Laurent Mekies (Ferrari): «Leclerc wie junger Vettel»
Der Franzose Laurent Mekies konnte der Versuchung Ferrari nicht widerstehen. Beim Autoverband FIA war er jahrelang als Nachfolger von Rennchef Charlie Whiting aufgebaut worden, aber dann seilte er sich als neuer Sportdirektor nach Maranello ab. Laurent in der Gazzetta dello Sport zu meinem Kollegen Andrea Cremonesi: «Mir fehlte der Wettbewerb, also habe ich diese neue Herausforderung gerne angenommen. Ich bin ein glücklicher Mensch – denn ich kann meine Leidenschaft ausleben und bekomme dafür sogar Geld.»
Über seine Arbeit sagt der aus Tours im Nordwesten Frankreichs stammende Mekies: «Als Sportchef bringe ich die verschiedenen Abteilungen ein Einklang. Wenn diese Abteilungen wie Zahnräder ineinandergreifen, dann wirkt sich das positiv auf das Ergebnis aus.»

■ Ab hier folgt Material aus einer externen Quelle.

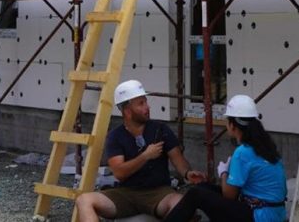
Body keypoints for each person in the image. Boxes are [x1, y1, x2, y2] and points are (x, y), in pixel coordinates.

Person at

Ein glücklicher Zufall: Als Sebastian Vettel 2008 in Monza sensationell zum ersten Formel-1-Sieg fuhr, stand auch Laurent Mekies in der Toro-Rosso-Box, damals war er Techniker beim Rennstall aus Faenza. Gibt es etwas beim jungen Leclerc, das Mekies an den jungen Vettel von damals erinnert? Laurent meint: «Das offensichtliche Talent jetzt mal beiseite, so erkenne ich in beiden diese rapide Entwicklung. Damals bei Seb hatten wir den Eindruck, dass Vettel alle zwei Rennen wieder einen markanten Schritt nach vorne macht. Bei Charles haben wir den gleichen Eindruck: zwei Rennen, bumm!, und wieder hat sich der Junge gesteigert.»
Wie erlebt Mekies den Deutschen Vettel in dieser Phase der WM? «Seb hat sich 2018 sehr viel Kritik anhören müssen. Aber wenn ich ihn bei der Arbeit sehe, dann erkenne ich einen Mann, der überaus hungrig ist und nicht aufstecken wird, bis er sein Ziel erreicht hat.»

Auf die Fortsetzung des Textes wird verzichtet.